▸ THE TASK
Copy out every record below exactly as written, but leave out any pictures.

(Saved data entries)
= = = =
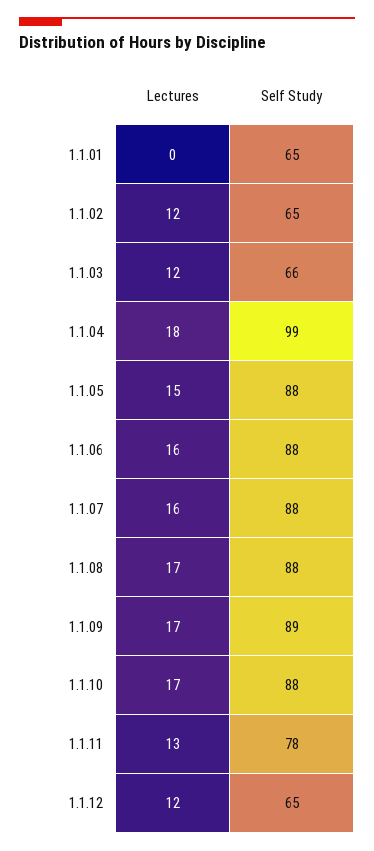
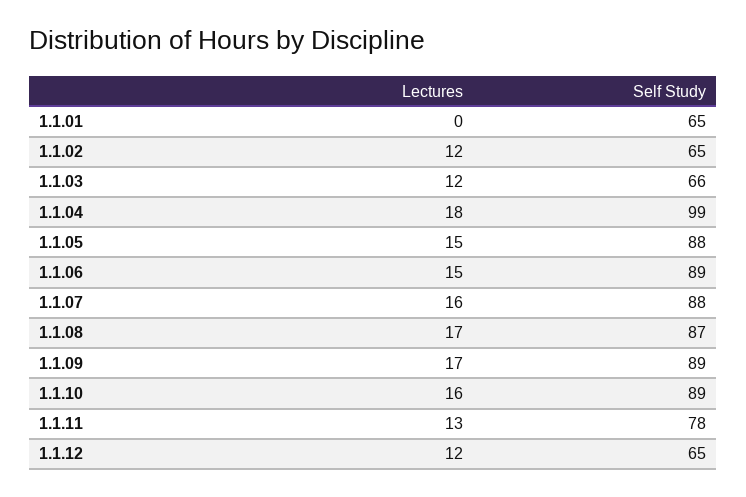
  {
    "Lectures": {
      "1.1.01": 0,
      "1.1.02": 12,
      "1.1.03": 12,
      "1.1.04": 18,
      "1.1.05": 15,
-     "1.1.06": 16,
+     "1.1.06": 15,
      "1.1.07": 16,
      "1.1.08": 17,
      "1.1.09": 17,
-     "1.1.10": 17,
+     "1.1.10": 16,
      "1.1.11": 13,
      "1.1.12": 12
    },
    "Self Study": {
      "1.1.01": 65,
      "1.1.02": 65,
      "1.1.03": 66,
      "1.1.04": 99,
      "1.1.05": 88,
-     "1.1.06": 88,
+     "1.1.06": 89,
      "1.1.07": 88,
-     "1.1.08": 88,
+     "1.1.08": 87,
      "1.1.09": 89,
-     "1.1.10": 88,
+     "1.1.10": 89,
      "1.1.11": 78,
      "1.1.12": 65
    }
  }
= = = =
▸ SOLUTION FOR THIS TASK
  {
    "Lectures": {
      "1.1.01": 0,
      "1.1.02": 12,
      "1.1.03": 12,
      "1.1.04": 18,
      "1.1.05": 15,
-     "1.1.06": 16,
+     "1.1.06": 15,
      "1.1.07": 16,
      "1.1.08": 17,
      "1.1.09": 17,
-     "1.1.10": 17,
+     "1.1.10": 16,
      "1.1.11": 13,
      "1.1.12": 12
    },
    "Self Study": {
      "1.1.01": 65,
      "1.1.02": 65,
      "1.1.03": 66,
      "1.1.04": 99,
      "1.1.05": 88,
-     "1.1.06": 88,
+     "1.1.06": 89,
      "1.1.07": 88,
-     "1.1.08": 88,
+     "1.1.08": 87,
      "1.1.09": 89,
-     "1.1.10": 88,
+     "1.1.10": 89,
      "1.1.11": 78,
      "1.1.12": 65
    }
  }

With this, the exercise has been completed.